I talked to the underlay contact and his answer was this:
Talking to Joel, architect of the current protocols: the Underlay libraries and interfaces may not be ready for this by the summer.
We are just starting to hire someone to help build out our first central registry and related packaging tools. Do you think that creating a toolchain that lets a subcommunity create a databus package, and learning to use IPFS interfaces to store those packages on IPFS, might be sufficient for a full summer’s project? That’s already learning two different languages and testing with a data community
So I guess, it doesn’t mke sense to go for Underlay, yet, although it is very RDF specific. Meanwhile I had a look at IPFS some more and I think integrating Databus and IPFS would be a really cool project. So there are two sides of this:
At the moment, we are using Maven features extensively for publication. This includes either copying files to Apache Web Server or NGINX to
/var/www or lately we have been using Maven WebDav Wagon . So here the process is
- people run the upload the script on the same server, copying to
- people run on one server/laptop and push to publication server via webdav or ssh
So a question here is how to get local data into IPFS. Maybe an IPFS client needs to run or maybe it is just simple file copying. Then also you need to get the IPFS hash, as this needs to go into the dataid and on the Databus.

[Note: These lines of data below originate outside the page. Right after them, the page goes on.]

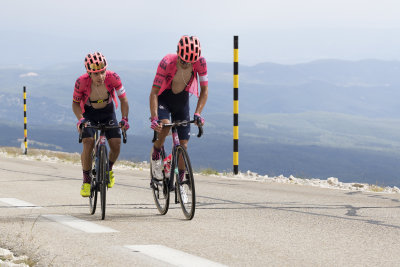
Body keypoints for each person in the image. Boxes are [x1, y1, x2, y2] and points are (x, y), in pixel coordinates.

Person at [149, 35, 208, 182]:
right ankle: (156, 155)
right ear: (178, 53)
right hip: (164, 98)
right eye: (183, 60)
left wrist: (198, 113)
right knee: (165, 126)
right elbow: (154, 92)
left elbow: (204, 91)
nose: (186, 64)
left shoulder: (201, 63)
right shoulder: (167, 62)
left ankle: (181, 181)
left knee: (184, 146)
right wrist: (154, 117)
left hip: (182, 100)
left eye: (190, 62)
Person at [72, 52, 130, 197]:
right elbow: (75, 104)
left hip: (108, 112)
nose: (100, 77)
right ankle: (86, 181)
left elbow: (124, 100)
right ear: (89, 73)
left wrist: (124, 119)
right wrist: (80, 119)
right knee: (88, 141)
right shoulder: (81, 82)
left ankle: (108, 169)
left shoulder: (114, 78)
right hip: (89, 114)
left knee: (116, 144)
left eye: (102, 72)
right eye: (96, 74)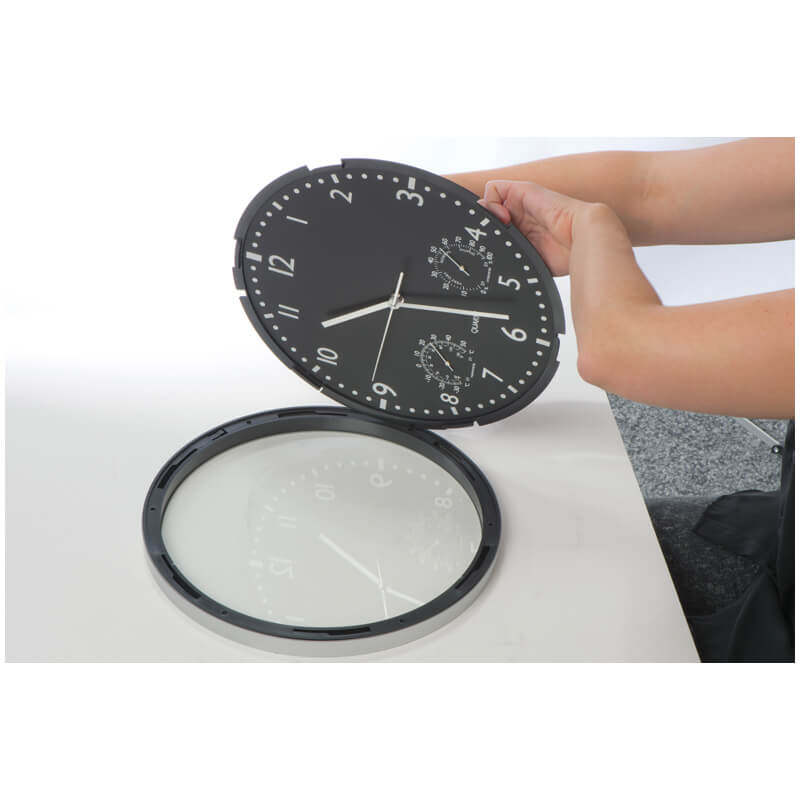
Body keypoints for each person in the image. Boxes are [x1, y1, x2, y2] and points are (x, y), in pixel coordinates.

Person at [447, 138, 795, 662]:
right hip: (780, 534)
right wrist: (413, 202)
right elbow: (652, 187)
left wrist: (590, 229)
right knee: (562, 544)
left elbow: (621, 351)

As far as I understood there are several ways to download IFPS files. There are some download clients in different implementations and normally you are supposed to share the files again. There is also a scala wrapper or a wget-like implementation. I didn’t get very deep into it, but these features should be possible:
- download without having a local IPFS node
- download and share via a local IPFS node
(Note for us it wouldn’t be a problem to host a
- subscribe to new versions, i.e. we have collections such as https://databus.dbpedia.org/dbpedia/collections/latest-core where users can get the latest version of an artifact. (The collection resolves to a SPARQL query:
curl -H "Accept: text/sparql" https://databus.dbpedia.org/dbpedia/collections/latest-core ). I am not sure how IPFS reacts to file changes or updates, but combined with the Databus/Maven-like structure, it should be easy.
- there is the feature of pinning for IPFS clusters https://cluster.ipfs.io/ which would be interesting as we could have a LOD-Cloud Cluster Swarm, which would start backing up the whole LOD Cloud. This would be a killer feature.
I think the skeleton of your work plan is realistic. Before Milestone 1 (implementation with JUNIT test), I would recommend to have an earlier miestone with some sort of hacky, vertical prototype in order to gain experience with IPFS and also to have something working with a small dataset. This follows agile, rapid-prototyping and it is a good milestone to discuss and adjust the following tasks & timeline. Otherwise you spend 4 weeks implementation and testing just to find out that requirements are actually different (happens to almost 50% of all software projects).